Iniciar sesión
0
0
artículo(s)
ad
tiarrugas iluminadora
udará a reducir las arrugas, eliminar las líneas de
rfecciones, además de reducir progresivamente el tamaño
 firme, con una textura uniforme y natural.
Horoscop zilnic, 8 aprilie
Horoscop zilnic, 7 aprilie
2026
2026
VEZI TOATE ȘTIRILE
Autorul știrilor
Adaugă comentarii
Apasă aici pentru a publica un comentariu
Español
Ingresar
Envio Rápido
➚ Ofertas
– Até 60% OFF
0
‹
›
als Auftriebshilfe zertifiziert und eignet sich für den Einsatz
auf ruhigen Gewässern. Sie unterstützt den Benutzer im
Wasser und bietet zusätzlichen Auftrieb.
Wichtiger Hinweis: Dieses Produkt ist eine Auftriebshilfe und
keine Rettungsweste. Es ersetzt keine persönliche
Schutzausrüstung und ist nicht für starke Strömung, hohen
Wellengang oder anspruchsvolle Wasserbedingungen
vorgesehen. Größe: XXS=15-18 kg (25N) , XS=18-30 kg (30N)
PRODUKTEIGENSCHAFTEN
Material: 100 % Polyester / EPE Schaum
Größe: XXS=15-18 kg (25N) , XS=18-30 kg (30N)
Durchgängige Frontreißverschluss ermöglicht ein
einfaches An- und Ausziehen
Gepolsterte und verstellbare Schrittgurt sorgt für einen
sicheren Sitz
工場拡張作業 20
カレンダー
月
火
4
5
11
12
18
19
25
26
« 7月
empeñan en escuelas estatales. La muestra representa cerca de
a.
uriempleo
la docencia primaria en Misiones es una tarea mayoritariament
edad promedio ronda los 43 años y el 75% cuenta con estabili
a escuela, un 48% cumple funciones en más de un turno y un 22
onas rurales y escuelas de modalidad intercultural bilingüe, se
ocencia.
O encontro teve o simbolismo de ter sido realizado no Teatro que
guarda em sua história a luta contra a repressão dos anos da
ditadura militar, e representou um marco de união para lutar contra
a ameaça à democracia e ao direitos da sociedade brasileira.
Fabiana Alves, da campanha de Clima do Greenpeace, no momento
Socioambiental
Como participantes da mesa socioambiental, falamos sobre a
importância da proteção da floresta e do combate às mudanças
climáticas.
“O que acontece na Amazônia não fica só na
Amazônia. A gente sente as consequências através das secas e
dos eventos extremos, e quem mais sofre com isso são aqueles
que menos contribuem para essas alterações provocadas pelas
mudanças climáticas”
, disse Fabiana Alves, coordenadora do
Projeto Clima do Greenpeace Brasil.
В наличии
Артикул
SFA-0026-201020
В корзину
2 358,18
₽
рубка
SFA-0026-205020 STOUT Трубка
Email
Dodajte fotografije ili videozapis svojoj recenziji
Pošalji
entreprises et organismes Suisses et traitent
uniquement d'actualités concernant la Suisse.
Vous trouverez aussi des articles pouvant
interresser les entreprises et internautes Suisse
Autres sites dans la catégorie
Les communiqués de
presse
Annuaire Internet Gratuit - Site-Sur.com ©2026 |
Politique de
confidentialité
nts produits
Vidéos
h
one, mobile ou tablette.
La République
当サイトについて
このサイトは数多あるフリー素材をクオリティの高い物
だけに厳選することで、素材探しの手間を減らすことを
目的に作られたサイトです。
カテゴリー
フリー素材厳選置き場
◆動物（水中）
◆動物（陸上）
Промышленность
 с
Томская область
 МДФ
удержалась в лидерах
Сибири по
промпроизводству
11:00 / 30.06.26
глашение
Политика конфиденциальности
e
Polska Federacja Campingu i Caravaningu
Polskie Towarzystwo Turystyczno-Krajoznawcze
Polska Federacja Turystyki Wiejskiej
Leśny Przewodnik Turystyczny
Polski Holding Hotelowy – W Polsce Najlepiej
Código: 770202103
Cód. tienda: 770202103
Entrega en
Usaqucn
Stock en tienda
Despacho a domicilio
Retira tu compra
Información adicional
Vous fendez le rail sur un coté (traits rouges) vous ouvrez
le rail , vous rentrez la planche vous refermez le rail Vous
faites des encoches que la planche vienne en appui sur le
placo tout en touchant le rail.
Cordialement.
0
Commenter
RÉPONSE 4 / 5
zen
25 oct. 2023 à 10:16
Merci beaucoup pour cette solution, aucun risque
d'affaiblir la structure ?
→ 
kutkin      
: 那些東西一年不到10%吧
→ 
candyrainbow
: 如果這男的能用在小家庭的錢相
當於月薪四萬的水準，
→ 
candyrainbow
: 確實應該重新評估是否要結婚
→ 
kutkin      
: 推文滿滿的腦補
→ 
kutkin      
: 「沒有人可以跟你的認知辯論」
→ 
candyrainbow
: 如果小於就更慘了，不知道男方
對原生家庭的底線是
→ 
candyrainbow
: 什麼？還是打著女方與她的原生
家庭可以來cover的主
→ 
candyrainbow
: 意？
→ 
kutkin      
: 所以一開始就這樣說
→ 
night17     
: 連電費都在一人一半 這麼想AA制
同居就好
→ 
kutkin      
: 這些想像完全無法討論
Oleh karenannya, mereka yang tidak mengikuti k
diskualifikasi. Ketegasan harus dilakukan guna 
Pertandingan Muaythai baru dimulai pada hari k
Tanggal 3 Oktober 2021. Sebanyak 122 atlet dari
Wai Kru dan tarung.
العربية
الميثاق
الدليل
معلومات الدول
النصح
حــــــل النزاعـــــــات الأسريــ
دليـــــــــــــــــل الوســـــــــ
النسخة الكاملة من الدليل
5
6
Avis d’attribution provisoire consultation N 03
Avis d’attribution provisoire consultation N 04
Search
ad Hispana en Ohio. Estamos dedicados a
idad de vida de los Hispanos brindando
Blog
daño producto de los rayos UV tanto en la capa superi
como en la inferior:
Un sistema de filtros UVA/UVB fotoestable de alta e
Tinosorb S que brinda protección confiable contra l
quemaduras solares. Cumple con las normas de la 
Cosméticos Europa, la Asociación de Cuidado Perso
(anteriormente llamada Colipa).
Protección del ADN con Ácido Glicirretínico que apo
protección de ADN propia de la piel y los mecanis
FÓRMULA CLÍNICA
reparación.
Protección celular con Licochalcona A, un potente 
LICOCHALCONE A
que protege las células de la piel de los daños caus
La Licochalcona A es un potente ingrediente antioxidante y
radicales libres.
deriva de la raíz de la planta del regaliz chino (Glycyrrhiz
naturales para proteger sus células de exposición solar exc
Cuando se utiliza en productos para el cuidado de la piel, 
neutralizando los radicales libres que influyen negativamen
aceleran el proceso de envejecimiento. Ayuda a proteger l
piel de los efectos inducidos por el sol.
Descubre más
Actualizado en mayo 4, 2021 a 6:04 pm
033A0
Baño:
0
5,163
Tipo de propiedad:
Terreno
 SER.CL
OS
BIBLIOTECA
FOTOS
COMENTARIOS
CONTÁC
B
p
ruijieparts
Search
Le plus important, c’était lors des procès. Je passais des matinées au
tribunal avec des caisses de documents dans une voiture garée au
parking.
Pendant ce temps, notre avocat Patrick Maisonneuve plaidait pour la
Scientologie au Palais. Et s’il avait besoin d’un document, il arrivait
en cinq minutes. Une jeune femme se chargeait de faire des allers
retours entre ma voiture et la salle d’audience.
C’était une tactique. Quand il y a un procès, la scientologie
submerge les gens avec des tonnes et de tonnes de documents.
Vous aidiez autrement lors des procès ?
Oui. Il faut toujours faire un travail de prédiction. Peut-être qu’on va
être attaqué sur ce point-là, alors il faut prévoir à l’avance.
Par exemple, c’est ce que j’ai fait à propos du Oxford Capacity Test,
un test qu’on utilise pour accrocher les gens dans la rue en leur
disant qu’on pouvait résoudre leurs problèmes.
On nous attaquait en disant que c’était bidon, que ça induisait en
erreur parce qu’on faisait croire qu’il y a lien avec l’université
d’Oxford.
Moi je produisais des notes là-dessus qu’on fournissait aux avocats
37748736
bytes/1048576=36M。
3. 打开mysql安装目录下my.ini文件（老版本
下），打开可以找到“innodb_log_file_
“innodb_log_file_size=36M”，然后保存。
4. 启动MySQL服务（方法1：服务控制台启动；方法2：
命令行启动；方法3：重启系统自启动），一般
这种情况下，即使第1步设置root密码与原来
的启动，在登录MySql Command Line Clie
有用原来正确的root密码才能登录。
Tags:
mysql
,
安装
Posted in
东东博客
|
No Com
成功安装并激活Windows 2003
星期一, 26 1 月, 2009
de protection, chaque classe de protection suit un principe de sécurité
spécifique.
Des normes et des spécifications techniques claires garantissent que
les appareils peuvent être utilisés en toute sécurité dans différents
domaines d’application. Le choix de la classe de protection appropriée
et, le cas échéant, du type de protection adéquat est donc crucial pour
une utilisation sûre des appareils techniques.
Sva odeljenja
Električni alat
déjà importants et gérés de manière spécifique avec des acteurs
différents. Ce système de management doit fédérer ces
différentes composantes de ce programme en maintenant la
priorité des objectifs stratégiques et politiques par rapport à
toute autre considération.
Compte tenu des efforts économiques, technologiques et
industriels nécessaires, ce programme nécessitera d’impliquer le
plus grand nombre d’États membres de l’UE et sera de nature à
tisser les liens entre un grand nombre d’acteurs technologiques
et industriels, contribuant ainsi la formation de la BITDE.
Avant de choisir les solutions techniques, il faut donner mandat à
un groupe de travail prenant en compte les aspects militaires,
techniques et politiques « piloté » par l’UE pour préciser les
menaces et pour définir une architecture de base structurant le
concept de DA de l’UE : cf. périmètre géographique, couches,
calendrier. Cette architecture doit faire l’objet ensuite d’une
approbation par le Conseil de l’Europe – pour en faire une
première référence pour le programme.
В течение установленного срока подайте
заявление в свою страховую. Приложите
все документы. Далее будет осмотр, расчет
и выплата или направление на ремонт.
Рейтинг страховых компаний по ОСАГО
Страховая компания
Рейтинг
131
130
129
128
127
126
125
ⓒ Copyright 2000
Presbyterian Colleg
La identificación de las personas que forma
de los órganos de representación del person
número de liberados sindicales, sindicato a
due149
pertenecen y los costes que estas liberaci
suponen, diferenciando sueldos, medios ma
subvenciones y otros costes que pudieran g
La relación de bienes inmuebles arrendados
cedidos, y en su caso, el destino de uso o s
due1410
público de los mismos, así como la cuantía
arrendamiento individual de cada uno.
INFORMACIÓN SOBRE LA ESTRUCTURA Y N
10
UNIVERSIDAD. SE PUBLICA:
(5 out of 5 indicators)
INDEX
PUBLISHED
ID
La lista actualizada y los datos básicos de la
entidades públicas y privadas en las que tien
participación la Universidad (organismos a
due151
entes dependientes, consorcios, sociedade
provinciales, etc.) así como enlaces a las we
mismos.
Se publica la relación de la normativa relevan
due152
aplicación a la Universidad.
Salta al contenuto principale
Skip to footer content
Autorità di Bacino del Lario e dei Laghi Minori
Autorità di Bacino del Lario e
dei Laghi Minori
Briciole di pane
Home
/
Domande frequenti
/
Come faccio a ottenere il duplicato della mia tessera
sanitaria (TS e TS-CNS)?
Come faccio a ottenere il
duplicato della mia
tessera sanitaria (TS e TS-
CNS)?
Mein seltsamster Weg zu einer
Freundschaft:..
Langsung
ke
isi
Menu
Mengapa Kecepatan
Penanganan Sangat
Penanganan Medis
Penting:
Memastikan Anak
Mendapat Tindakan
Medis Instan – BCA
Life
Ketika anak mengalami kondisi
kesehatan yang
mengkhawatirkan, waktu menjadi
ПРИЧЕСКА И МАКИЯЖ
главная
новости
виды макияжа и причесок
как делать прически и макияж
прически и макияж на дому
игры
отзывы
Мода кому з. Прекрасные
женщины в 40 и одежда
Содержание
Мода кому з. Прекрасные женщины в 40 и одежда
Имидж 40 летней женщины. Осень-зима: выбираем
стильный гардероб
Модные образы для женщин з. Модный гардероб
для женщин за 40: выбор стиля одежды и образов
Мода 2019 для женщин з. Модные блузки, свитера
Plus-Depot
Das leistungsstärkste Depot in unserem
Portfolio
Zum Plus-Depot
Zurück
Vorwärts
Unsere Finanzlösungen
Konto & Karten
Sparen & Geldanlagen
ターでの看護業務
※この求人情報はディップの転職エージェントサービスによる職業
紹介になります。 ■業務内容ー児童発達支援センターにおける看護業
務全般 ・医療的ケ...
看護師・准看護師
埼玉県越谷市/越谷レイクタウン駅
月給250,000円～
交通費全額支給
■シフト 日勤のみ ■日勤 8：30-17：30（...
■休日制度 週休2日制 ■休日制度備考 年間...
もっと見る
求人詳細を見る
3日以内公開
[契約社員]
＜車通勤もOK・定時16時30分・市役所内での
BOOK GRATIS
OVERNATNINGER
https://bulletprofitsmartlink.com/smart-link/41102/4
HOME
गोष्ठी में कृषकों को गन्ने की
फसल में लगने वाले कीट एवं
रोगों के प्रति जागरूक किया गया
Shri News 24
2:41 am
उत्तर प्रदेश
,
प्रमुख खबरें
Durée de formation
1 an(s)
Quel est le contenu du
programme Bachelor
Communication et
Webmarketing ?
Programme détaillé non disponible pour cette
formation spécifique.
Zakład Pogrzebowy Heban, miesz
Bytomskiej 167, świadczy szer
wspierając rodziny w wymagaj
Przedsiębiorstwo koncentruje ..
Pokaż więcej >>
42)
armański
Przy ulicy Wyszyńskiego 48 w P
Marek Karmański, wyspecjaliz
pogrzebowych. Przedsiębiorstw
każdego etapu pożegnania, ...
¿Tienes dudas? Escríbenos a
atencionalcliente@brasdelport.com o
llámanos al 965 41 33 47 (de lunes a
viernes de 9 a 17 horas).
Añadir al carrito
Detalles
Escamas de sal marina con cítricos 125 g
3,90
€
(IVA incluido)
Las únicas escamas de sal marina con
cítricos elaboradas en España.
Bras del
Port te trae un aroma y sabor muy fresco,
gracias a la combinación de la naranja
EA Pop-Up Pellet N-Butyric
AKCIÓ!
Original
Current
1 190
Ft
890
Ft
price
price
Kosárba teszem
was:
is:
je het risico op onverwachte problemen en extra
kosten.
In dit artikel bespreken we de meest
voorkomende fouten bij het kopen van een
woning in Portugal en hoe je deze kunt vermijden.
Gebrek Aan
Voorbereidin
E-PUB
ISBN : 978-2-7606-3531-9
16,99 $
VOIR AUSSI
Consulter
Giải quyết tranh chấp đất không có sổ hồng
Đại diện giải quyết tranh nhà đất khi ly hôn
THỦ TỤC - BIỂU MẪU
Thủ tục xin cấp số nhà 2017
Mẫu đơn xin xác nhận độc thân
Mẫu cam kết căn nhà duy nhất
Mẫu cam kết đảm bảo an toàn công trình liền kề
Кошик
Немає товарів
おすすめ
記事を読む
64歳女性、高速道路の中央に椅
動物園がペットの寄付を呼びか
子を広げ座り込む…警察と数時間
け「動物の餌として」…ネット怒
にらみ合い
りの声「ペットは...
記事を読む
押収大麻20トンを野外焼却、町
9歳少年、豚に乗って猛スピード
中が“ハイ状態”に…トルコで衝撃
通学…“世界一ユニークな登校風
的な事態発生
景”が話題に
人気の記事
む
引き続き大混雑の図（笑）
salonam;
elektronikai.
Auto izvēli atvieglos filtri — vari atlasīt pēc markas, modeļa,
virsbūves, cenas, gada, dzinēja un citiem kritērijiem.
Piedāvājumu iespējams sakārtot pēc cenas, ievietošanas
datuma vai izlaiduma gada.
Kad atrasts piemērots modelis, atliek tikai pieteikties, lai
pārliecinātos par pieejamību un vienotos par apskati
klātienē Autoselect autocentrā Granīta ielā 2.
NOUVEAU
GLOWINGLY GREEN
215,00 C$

*EXERCISE*
Format everything from the beginning of the data down to and including the line containing "Wasser und bietet zusätzlichen Auftrieb." as a JSON list of strings, one string per line, with blank lines omitted.

*SOLUTION TO THIS PROBLEM*
[
  "Iniciar sesión",
  "0",
  "0",
  "artículo(s)",
  "ad",
  "tiarrugas iluminadora",
  "udará a reducir las arrugas, eliminar las líneas de",
  "rfecciones, además de reducir progresivamente el tamaño",
  " firme, con una textura uniforme y natural.",
  "Horoscop zilnic, 8 aprilie",
  "Horoscop zilnic, 7 aprilie",
  "2026",
  "2026",
  "VEZI TOATE ȘTIRILE",
  "Autorul știrilor",
  "Adaugă comentarii",
  "Apasă aici pentru a publica un comentariu",
  "Español",
  "Ingresar",
  "Envio Rápido",
  "➚ Ofertas",
  "– Até 60% OFF",
  "0",
  "‹",
  "›",
  "als Auftriebshilfe zertifiziert und eignet sich für den Einsatz",
  "auf ruhigen Gewässern. Sie unterstützt den Benutzer im",
  "Wasser und bietet zusätzlichen Auftrieb."
]